YOUR TASK:
Apart from the pictures, print the data below exactly as given.

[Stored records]
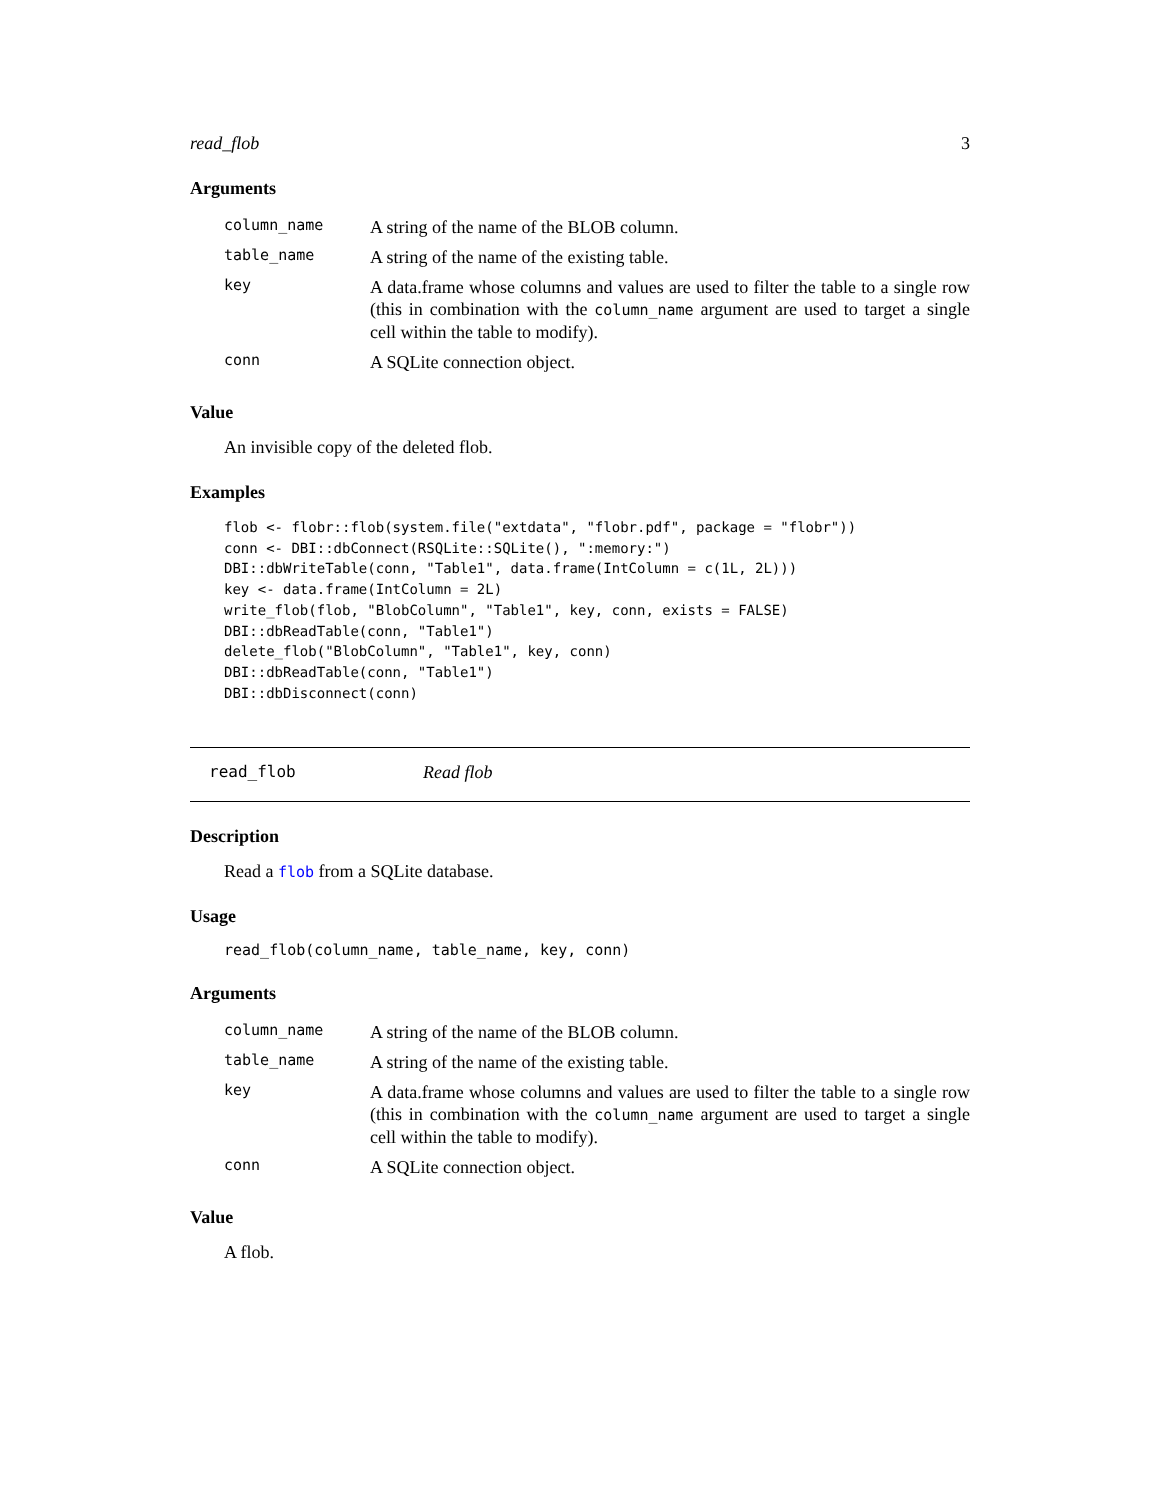read_flob 3
Arguments
| column_name | A string of the name of the BLOB column. |
| table_name | A string of the name of the existing table. |
| key | A data.frame whose columns and values are used to filter the table to a single row (this in combination with the column_name argument are used to target a single cell within the table to modify). |
| conn | A SQLite connection object. |
Value
An invisible copy of the deleted flob.
Examples
flob <- flobr::flob(system.file("extdata", "flobr.pdf", package = "flobr"))
conn <- DBI::dbConnect(RSQLite::SQLite(), ":memory:")
DBI::dbWriteTable(conn, "Table1", data.frame(IntColumn = c(1L, 2L)))
key <- data.frame(IntColumn = 2L)
write_flob(flob, "BlobColumn", "Table1", key, conn, exists = FALSE)
DBI::dbReadTable(conn, "Table1")
delete_flob("BlobColumn", "Table1", key, conn)
DBI::dbReadTable(conn, "Table1")
DBI::dbDisconnect(conn)
read_flob Read flob
Description
Read a flob from a SQLite database.
Usage
read_flob(column_name, table_name, key, conn)
Arguments
| column_name | A string of the name of the BLOB column. |
| table_name | A string of the name of the existing table. |
| key | A data.frame whose columns and values are used to filter the table to a single row (this in combination with the column_name argument are used to target a single cell within the table to modify). |
| conn | A SQLite connection object. |
Value
A flob.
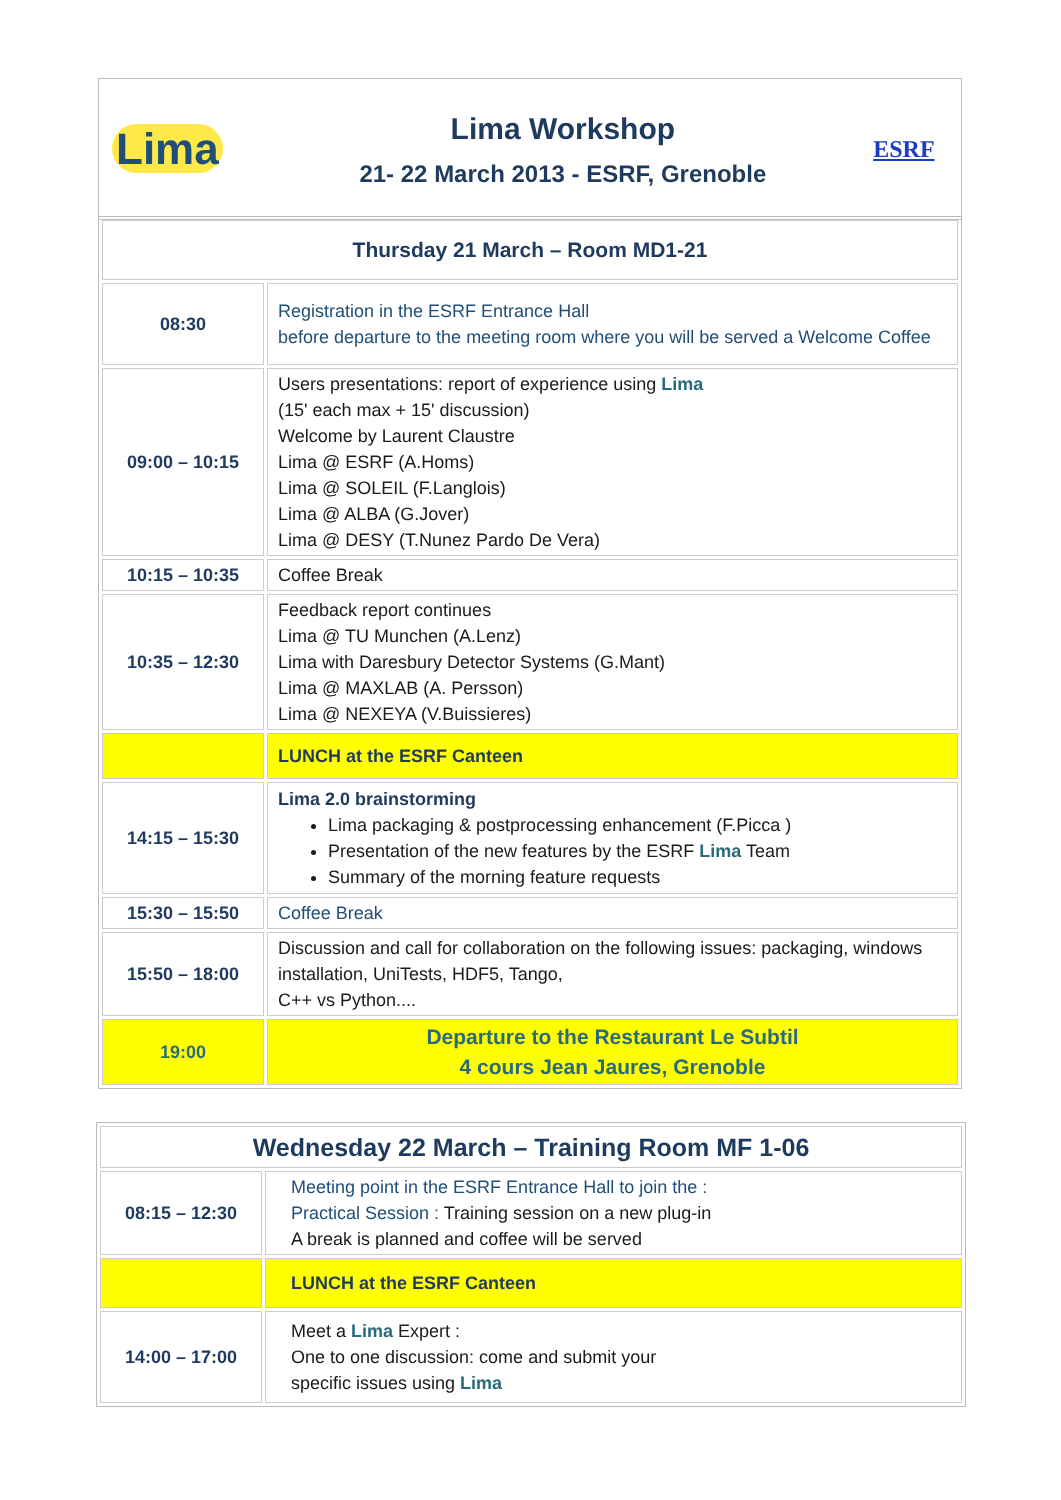| Lima | Lima Workshop 21- 22 March 2013 - ESRF, Grenoble | ESRF |
| Thursday 21 March – Room MD1-21 | |
| 08:30 | Registration in the ESRF Entrance Hall before departure to the meeting room where you will be served a Welcome Coffee |
| 09:00 – 10:15 | Users presentations: report of experience using Lima (15' each max + 15' discussion) Welcome by Laurent Claustre Lima @ ESRF (A.Homs) Lima @ SOLEIL (F.Langlois) Lima @ ALBA (G.Jover) Lima @ DESY (T.Nunez Pardo De Vera) |
| 10:15 – 10:35 | Coffee Break |
| 10:35 – 12:30 | Feedback report continues Lima @ TU Munchen (A.Lenz) Lima with Daresbury Detector Systems (G.Mant) Lima @ MAXLAB (A. Persson) Lima @ NEXEYA (V.Buissieres) |
| | LUNCH at the ESRF Canteen |
| 14:15 – 15:30 | Lima 2.0 brainstorming Lima packaging & postprocessing enhancement (F.Picca ) Presentation of the new features by the ESRF Lima Team Summary of the morning feature requests |
| 15:30 – 15:50 | Coffee Break |
| 15:50 – 18:00 | Discussion and call for collaboration on the following issues: packaging, windows installation, UniTests, HDF5, Tango, C++ vs Python.... |
| 19:00 | Departure to the Restaurant Le Subtil 4 cours Jean Jaures, Grenoble |
| Wednesday 22 March – Training Room MF 1-06 | |
| 08:15 – 12:30 | Meeting point in the ESRF Entrance Hall to join the : Practical Session : Training session on a new plug-in A break is planned and coffee will be served |
| | LUNCH at the ESRF Canteen |
| 14:00 – 17:00 | Meet a Lima Expert : One to one discussion: come and submit your specific issues using Lima |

ANSWER TO THIS TASK:
read_flob 3
Arguments
| column_name | A string of the name of the BLOB column. |
| table_name | A string of the name of the existing table. |
| key | A data.frame whose columns and values are used to filter the table to a single row (this in combination with the column_name argument are used to target a single cell within the table to modify). |
| conn | A SQLite connection object. |
Value
An invisible copy of the deleted flob.
Examples
flob <- flobr::flob(system.file("extdata", "flobr.pdf", package = "flobr"))
conn <- DBI::dbConnect(RSQLite::SQLite(), ":memory:")
DBI::dbWriteTable(conn, "Table1", data.frame(IntColumn = c(1L, 2L)))
key <- data.frame(IntColumn = 2L)
write_flob(flob, "BlobColumn", "Table1", key, conn, exists = FALSE)
DBI::dbReadTable(conn, "Table1")
delete_flob("BlobColumn", "Table1", key, conn)
DBI::dbReadTable(conn, "Table1")
DBI::dbDisconnect(conn)
read_flob Read flob
Description
Read a flob from a SQLite database.
Usage
read_flob(column_name, table_name, key, conn)
Arguments
| column_name | A string of the name of the BLOB column. |
| table_name | A string of the name of the existing table. |
| key | A data.frame whose columns and values are used to filter the table to a single row (this in combination with the column_name argument are used to target a single cell within the table to modify). |
| conn | A SQLite connection object. |
Value
A flob.
| Lima | Lima Workshop 21- 22 March 2013 - ESRF, Grenoble | ESRF |
| Thursday 21 March – Room MD1-21 | |
| 08:30 | Registration in the ESRF Entrance Hall before departure to the meeting room where you will be served a Welcome Coffee |
| 09:00 – 10:15 | Users presentations: report of experience using Lima (15' each max + 15' discussion) Welcome by Laurent Claustre Lima @ ESRF (A.Homs) Lima @ SOLEIL (F.Langlois) Lima @ ALBA (G.Jover) Lima @ DESY (T.Nunez Pardo De Vera) |
| 10:15 – 10:35 | Coffee Break |
| 10:35 – 12:30 | Feedback report continues Lima @ TU Munchen (A.Lenz) Lima with Daresbury Detector Systems (G.Mant) Lima @ MAXLAB (A. Persson) Lima @ NEXEYA (V.Buissieres) |
| | LUNCH at the ESRF Canteen |
| 14:15 – 15:30 | Lima 2.0 brainstorming Lima packaging & postprocessing enhancement (F.Picca ) Presentation of the new features by the ESRF Lima Team Summary of the morning feature requests |
| 15:30 – 15:50 | Coffee Break |
| 15:50 – 18:00 | Discussion and call for collaboration on the following issues: packaging, windows installation, UniTests, HDF5, Tango, C++ vs Python.... |
| 19:00 | Departure to the Restaurant Le Subtil 4 cours Jean Jaures, Grenoble |
| Wednesday 22 March – Training Room MF 1-06 | |
| 08:15 – 12:30 | Meeting point in the ESRF Entrance Hall to join the : Practical Session : Training session on a new plug-in A break is planned and coffee will be served |
| | LUNCH at the ESRF Canteen |
| 14:00 – 17:00 | Meet a Lima Expert : One to one discussion: come and submit your specific issues using Lima |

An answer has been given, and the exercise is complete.